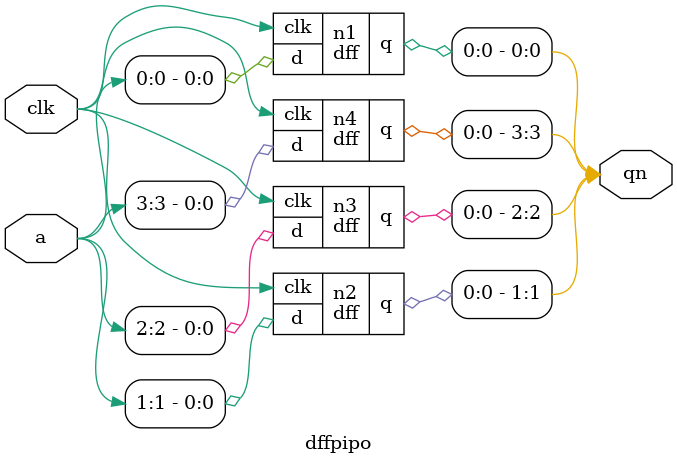
<source format=v>
module dff(d,clk,q);
input wire d,clk;
output reg q;
always @(posedge clk) begin
q<=d;
end
endmodule
module dffpipo(a,clk,qn);
input wire clk;
input wire [3:0]a;
output reg [3:0]qn;
  dff n1(a[0],clk,qn[0]);
  dff n2(a[1],clk,qn[1]);
  dff n3(a[2],clk,qn[2]);
  dff n4(a[3],clk,qn[3]);
endmodule


</source>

========================================================================

▸ Instruction
Copy each line of the listing above that includes the word "input".

▸ Finished exercise
input wire d,clk;
input wire clk;
input wire [3:0]a;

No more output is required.